Entre vocação e resistência: o que ainda significa ser professor no Brasil
No Dia do Professor, a data que deveria celebrar o conhecimento também revela os desafios contundentes que muitos docentes enfrentam

Foto: JOSÉ CRUZ/AGÊNCIA BRASIL
O Brasil conta hoje com cerca de 2,2 milhões de professores atuando na educação básica, a maioria está no ensino fundamental, que concentra mais de 60 % desses profissionais; um número expressivo na educação infantil também.
Mesmo com tanto peso no processo de formação de crianças e jovens, a realidade da profissão está longe de ser confortável ou plena. As pesquisas mais recentes destacam vários pontos de tensão.
Dados que não se pode ignorar
Uma pesquisa realizada pela ONG Todos Pela Educação, aplicada em 2022 com mais de 6,7 mil professores da rede pública (Ensino Fundamental e Médio), mostra que 8 em cada 10 professores afirmam que, se pudessem escolher de novo, ainda optariam pela profissão. Por outro lado, muitos professores apontam que sua formação inicial — particularmente em cursos à distância — não os preparou adequadamente para os desafios reais da sala de aula.
A formação continuada também aparece como um gargalo: cerca de 69,9 % dos dirigentes municipais consideram a formação de professores específica para os anos finais do ensino fundamental um desafio grande. Sobre estrutura, muitos relatam dificuldades materiais: escolas sem infraestrutura adequada, falta de laboratórios, de recursos pedagógicos para aplicar práticas mais participativas ou inovadoras.

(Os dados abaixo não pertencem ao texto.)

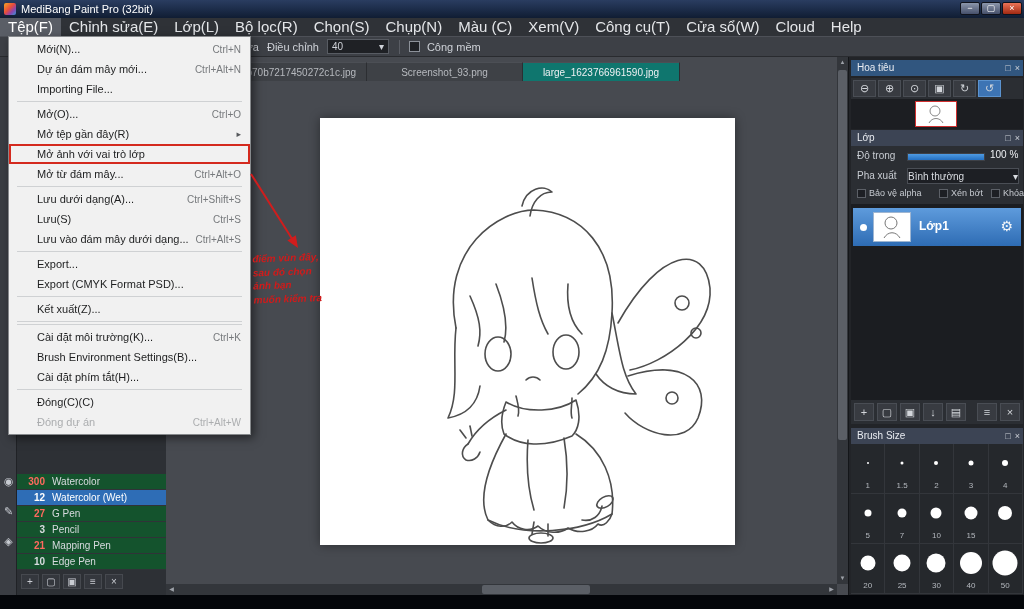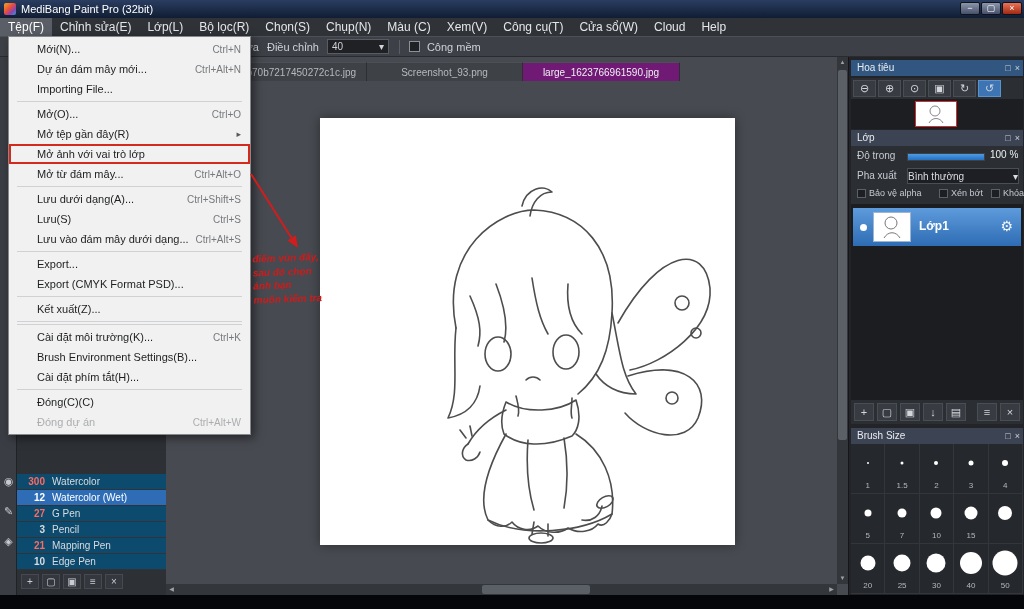"Tệp(F)" .menubar { font-size: 12px -> 15px }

A adequação da formação docente também tem números que preocupam: segundo o Anuário Brasileiro da Educação Básica, um em cada três professores das escolas públicas não está devidamente formado na disciplina que leciona. No que se refere à valorização, os docentes percebem que a carreira profissional e o reconhecimento social ainda deixam muito a desejar. Embora avance a formação superior entre professores, muitas vezes isso não se traduz em remuneração justa ou condições de trabalho condizentes.
Onde há forças para resistir
Mesmo com tudo isso, há sinais de que a motivação — embora ameaçada — permanece viva.
A pesquisa do Todos Pela Educação indica que muitos professores encontram satisfação justamente no aprendizado observado nos alunos, no progresso visível, e na possibilidade de atuar como agente de mudança social.
Além disso, dados do Inep mostram que a proporção de professores com formação superior (licenciatura ou complementação pedagógica) tem crescido, mesmo que de modo desigual entre as regiões.
Desafios urgentes para fazer a profissão valer mais
Para que ser professor seja, de fato, uma escolha valorizada — não apenas pela idealização, mas pelas condições concretas —, alguns pontos precisam de atenção imediata:
- Melhorar a formação inicial e continuada, com currículos que reflitam a realidade escolar, especialmente nas regiões mais desafiadas, e com modalidades presenciais ou híbridas que preparem de fato para a prática.
- Valorização real do trabalho docente, não só no discurso, mas em salários adequados, reconhecimento social, planos de carreira transparentes que premiem qualidade de ensino e impacto.
- Infraestrutura escolar decente, recursos pedagógicos, materiais adequados, laboratórios, bibliotecas, tecnologia, suportes físicos e humanos (apoio administrativo) para que o professor possa focar no que realmente importa: ensinar.
- Apoio psicológico e bem-estar docente, lidando com a sobrecarga, o desgaste, a saúde mental. Professores não são apenas transmissores de conteúdo: são agentes que enfrentam pressões sistêmicas diárias que podem adoecer, física e mentalmente.
- Maior participação nas políticas educacionais, para que professores participem de decisões que impactam diretamente sua prática, ao invés de serem exclusivamente executores de diretrizes distantes.
- Envolvimento das famílias e comunidade, uma escola não opera isolada: quando o entorno colabora, projeta expectativas, e há responsabilização social, o ensino se fortalece.
Professor no Brasil
Ser professor no Brasil segue sendo uma escolha de fé — na transformação, no futuro, nas crianças e jovens. Os dados mostram que, apesar das deficiências, muitos ainda escolheriam a sala de aula, trabalho com aula, tarde de correção, escola difícil.
No entanto, persistir apenas com vocação não basta. Para que a educação pública seja de fato um direito garantido com qualidade, as contradições da profissão precisam deixar de ser normalizadas — salários baixos, formação inadequada, falta de recursos e valorização simbólica vazia.
Em 15 de outubro, celebrar o professor é também reconhecer que ainda há muito a consertar — e lutar para que cada um desses 2,2 milhões de docentes encontre suporte, voz e reconhecimento suficientes para fazer seu trabalho valer como deveria.